-- Aim of the task --
Transcribe the full listing, keeping every word as it stands.

-=-=-

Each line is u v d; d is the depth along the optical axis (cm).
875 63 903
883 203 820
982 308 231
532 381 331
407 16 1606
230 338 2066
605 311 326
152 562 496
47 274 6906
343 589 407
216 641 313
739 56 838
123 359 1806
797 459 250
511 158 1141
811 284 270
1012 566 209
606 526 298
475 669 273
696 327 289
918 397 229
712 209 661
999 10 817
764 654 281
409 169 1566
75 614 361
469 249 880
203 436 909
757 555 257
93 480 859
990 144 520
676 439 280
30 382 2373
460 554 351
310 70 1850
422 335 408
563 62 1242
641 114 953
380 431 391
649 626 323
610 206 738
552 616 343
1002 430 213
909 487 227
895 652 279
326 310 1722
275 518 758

-=-=-

-- Response to this exercise --
Each line is u v d; d is the depth along the optical axis (cm).
875 63 903
883 203 820
982 308 231
532 381 331
407 16 1606
230 338 2066
605 311 326
152 562 496
47 274 6906
343 589 407
216 641 313
739 56 838
123 359 1806
797 459 250
511 158 1141
811 284 270
1012 566 209
606 526 298
475 669 273
696 327 289
918 397 229
712 209 661
999 10 817
764 654 281
409 169 1566
75 614 361
469 249 880
203 436 909
757 555 257
93 480 859
990 144 520
676 439 280
30 382 2373
460 554 351
310 70 1850
422 335 408
563 62 1242
641 114 953
380 431 391
649 626 323
610 206 738
552 616 343
1002 430 213
909 487 227
895 652 279
326 310 1722
275 518 758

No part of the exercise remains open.